— Goal of the exercise —
Once the line containing "Zimbabwe to Bid for World Cup" is found in the records below, return it and each following line exactly, up to and including the line containing "to post a comment.", and nothing else.

— Exercise inputs —
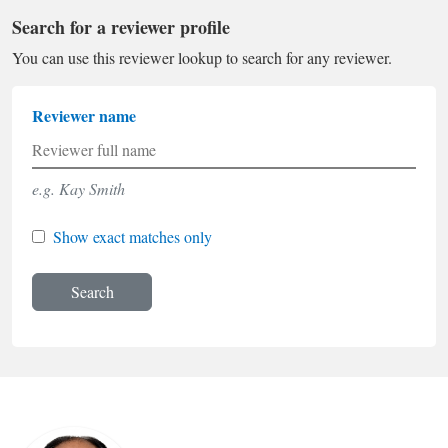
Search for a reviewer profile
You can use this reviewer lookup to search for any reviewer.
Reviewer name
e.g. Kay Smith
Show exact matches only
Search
--
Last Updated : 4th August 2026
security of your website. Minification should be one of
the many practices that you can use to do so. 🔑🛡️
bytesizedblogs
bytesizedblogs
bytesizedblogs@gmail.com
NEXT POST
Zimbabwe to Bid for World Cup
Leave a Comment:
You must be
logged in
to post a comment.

— Your solution —
Zimbabwe to Bid for World Cup
Leave a Comment:
You must be
logged in
to post a comment.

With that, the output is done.